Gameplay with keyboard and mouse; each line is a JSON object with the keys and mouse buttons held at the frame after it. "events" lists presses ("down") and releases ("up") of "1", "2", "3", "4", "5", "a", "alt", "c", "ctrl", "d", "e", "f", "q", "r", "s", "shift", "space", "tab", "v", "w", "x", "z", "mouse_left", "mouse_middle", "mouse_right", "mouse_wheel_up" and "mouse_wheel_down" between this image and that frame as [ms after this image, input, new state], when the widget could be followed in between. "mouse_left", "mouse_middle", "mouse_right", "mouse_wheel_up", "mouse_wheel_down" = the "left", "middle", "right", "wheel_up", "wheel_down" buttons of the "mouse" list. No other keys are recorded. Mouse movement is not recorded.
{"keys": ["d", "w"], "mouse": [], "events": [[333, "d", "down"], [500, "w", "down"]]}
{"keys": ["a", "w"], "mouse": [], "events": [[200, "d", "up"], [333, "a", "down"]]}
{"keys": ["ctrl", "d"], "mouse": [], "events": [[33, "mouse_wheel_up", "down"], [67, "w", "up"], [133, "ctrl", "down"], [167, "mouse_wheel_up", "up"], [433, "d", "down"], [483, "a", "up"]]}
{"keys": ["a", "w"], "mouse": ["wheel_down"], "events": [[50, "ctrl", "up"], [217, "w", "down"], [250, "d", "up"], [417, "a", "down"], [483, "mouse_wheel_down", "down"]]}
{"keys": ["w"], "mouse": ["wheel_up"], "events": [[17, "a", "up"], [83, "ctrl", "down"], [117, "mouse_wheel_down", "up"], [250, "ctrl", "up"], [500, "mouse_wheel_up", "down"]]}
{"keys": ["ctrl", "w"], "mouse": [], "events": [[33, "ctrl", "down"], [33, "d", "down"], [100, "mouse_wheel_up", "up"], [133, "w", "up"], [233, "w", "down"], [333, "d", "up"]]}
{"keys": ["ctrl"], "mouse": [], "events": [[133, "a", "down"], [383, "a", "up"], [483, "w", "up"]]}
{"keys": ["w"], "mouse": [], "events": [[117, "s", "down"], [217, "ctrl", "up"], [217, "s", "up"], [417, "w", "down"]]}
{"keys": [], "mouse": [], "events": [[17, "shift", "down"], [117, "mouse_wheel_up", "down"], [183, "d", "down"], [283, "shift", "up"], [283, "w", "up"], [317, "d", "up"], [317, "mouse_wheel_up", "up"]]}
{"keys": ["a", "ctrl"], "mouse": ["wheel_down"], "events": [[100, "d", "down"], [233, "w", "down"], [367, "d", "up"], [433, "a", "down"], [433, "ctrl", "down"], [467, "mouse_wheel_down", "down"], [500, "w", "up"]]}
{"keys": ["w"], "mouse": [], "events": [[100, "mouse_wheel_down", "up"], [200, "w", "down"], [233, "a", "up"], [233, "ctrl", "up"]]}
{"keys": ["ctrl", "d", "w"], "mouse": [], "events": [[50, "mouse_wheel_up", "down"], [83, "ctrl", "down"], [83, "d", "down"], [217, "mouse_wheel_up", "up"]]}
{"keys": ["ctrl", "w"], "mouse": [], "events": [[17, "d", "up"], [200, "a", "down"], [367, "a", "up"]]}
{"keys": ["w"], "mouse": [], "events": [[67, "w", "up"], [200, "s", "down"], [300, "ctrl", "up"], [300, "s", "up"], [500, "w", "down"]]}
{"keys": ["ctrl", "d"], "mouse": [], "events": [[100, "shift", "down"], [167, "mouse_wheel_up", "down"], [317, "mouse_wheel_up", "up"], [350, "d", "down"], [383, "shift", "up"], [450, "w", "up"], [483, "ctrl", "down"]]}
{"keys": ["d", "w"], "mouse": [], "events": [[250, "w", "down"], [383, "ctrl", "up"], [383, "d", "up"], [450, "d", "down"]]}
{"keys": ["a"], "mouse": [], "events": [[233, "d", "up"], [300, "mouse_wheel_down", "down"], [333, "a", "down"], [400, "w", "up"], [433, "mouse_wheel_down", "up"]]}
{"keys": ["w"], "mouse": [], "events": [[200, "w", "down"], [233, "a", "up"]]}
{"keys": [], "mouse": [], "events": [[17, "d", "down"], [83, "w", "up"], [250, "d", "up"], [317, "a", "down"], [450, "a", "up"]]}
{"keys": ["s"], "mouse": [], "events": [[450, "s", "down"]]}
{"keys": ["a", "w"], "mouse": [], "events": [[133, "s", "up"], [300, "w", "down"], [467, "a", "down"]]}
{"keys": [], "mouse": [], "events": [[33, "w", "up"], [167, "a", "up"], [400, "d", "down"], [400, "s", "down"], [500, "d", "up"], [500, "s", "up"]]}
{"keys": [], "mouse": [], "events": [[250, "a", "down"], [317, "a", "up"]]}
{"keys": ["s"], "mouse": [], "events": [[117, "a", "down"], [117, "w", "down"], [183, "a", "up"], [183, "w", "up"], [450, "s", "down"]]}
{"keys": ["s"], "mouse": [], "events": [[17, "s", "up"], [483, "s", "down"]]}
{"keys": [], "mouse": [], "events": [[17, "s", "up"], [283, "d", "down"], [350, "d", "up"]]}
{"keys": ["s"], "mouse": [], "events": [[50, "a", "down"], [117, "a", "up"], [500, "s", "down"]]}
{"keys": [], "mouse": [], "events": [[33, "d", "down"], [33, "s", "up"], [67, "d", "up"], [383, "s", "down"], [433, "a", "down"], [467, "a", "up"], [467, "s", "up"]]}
————
◆ WORK REQUIRED
Every line of the material should come back unchanged.

◆ ANSWER BELOW
Gameplay with keyboard and mouse; each line is a JSON object with the keys and mouse buttons held at the frame after it. "events" lists presses ("down") and releases ("up") of "1", "2", "3", "4", "5", "a", "alt", "c", "ctrl", "d", "e", "f", "q", "r", "s", "shift", "space", "tab", "v", "w", "x", "z", "mouse_left", "mouse_middle", "mouse_right", "mouse_wheel_up" and "mouse_wheel_down" between this image and that frame as [ms after this image, input, new state], when the widget could be followed in between. "mouse_left", "mouse_middle", "mouse_right", "mouse_wheel_up", "mouse_wheel_down" = the "left", "middle", "right", "wheel_up", "wheel_down" buttons of the "mouse" list. No other keys are recorded. Mouse movement is not recorded.
{"keys": ["d", "w"], "mouse": [], "events": [[333, "d", "down"], [500, "w", "down"]]}
{"keys": ["a", "w"], "mouse": [], "events": [[200, "d", "up"], [333, "a", "down"]]}
{"keys": ["ctrl", "d"], "mouse": [], "events": [[33, "mouse_wheel_up", "down"], [67, "w", "up"], [133, "ctrl", "down"], [167, "mouse_wheel_up", "up"], [433, "d", "down"], [483, "a", "up"]]}
{"keys": ["a", "w"], "mouse": ["wheel_down"], "events": [[50, "ctrl", "up"], [217, "w", "down"], [250, "d", "up"], [417, "a", "down"], [483, "mouse_wheel_down", "down"]]}
{"keys": ["w"], "mouse": ["wheel_up"], "events": [[17, "a", "up"], [83, "ctrl", "down"], [117, "mouse_wheel_down", "up"], [250, "ctrl", "up"], [500, "mouse_wheel_up", "down"]]}
{"keys": ["ctrl", "w"], "mouse": [], "events": [[33, "ctrl", "down"], [33, "d", "down"], [100, "mouse_wheel_up", "up"], [133, "w", "up"], [233, "w", "down"], [333, "d", "up"]]}
{"keys": ["ctrl"], "mouse": [], "events": [[133, "a", "down"], [383, "a", "up"], [483, "w", "up"]]}
{"keys": ["w"], "mouse": [], "events": [[117, "s", "down"], [217, "ctrl", "up"], [217, "s", "up"], [417, "w", "down"]]}
{"keys": [], "mouse": [], "events": [[17, "shift", "down"], [117, "mouse_wheel_up", "down"], [183, "d", "down"], [283, "shift", "up"], [283, "w", "up"], [317, "d", "up"], [317, "mouse_wheel_up", "up"]]}
{"keys": ["a", "ctrl"], "mouse": ["wheel_down"], "events": [[100, "d", "down"], [233, "w", "down"], [367, "d", "up"], [433, "a", "down"], [433, "ctrl", "down"], [467, "mouse_wheel_down", "down"], [500, "w", "up"]]}
{"keys": ["w"], "mouse": [], "events": [[100, "mouse_wheel_down", "up"], [200, "w", "down"], [233, "a", "up"], [233, "ctrl", "up"]]}
{"keys": ["ctrl", "d", "w"], "mouse": [], "events": [[50, "mouse_wheel_up", "down"], [83, "ctrl", "down"], [83, "d", "down"], [217, "mouse_wheel_up", "up"]]}
{"keys": ["ctrl", "w"], "mouse": [], "events": [[17, "d", "up"], [200, "a", "down"], [367, "a", "up"]]}
{"keys": ["w"], "mouse": [], "events": [[67, "w", "up"], [200, "s", "down"], [300, "ctrl", "up"], [300, "s", "up"], [500, "w", "down"]]}
{"keys": ["ctrl", "d"], "mouse": [], "events": [[100, "shift", "down"], [167, "mouse_wheel_up", "down"], [317, "mouse_wheel_up", "up"], [350, "d", "down"], [383, "shift", "up"], [450, "w", "up"], [483, "ctrl", "down"]]}
{"keys": ["d", "w"], "mouse": [], "events": [[250, "w", "down"], [383, "ctrl", "up"], [383, "d", "up"], [450, "d", "down"]]}
{"keys": ["a"], "mouse": [], "events": [[233, "d", "up"], [300, "mouse_wheel_down", "down"], [333, "a", "down"], [400, "w", "up"], [433, "mouse_wheel_down", "up"]]}
{"keys": ["w"], "mouse": [], "events": [[200, "w", "down"], [233, "a", "up"]]}
{"keys": [], "mouse": [], "events": [[17, "d", "down"], [83, "w", "up"], [250, "d", "up"], [317, "a", "down"], [450, "a", "up"]]}
{"keys": ["s"], "mouse": [], "events": [[450, "s", "down"]]}
{"keys": ["a", "w"], "mouse": [], "events": [[133, "s", "up"], [300, "w", "down"], [467, "a", "down"]]}
{"keys": [], "mouse": [], "events": [[33, "w", "up"], [167, "a", "up"], [400, "d", "down"], [400, "s", "down"], [500, "d", "up"], [500, "s", "up"]]}
{"keys": [], "mouse": [], "events": [[250, "a", "down"], [317, "a", "up"]]}
{"keys": ["s"], "mouse": [], "events": [[117, "a", "down"], [117, "w", "down"], [183, "a", "up"], [183, "w", "up"], [450, "s", "down"]]}
{"keys": ["s"], "mouse": [], "events": [[17, "s", "up"], [483, "s", "down"]]}
{"keys": [], "mouse": [], "events": [[17, "s", "up"], [283, "d", "down"], [350, "d", "up"]]}
{"keys": ["s"], "mouse": [], "events": [[50, "a", "down"], [117, "a", "up"], [500, "s", "down"]]}
{"keys": [], "mouse": [], "events": [[33, "d", "down"], [33, "s", "up"], [67, "d", "up"], [383, "s", "down"], [433, "a", "down"], [467, "a", "up"], [467, "s", "up"]]}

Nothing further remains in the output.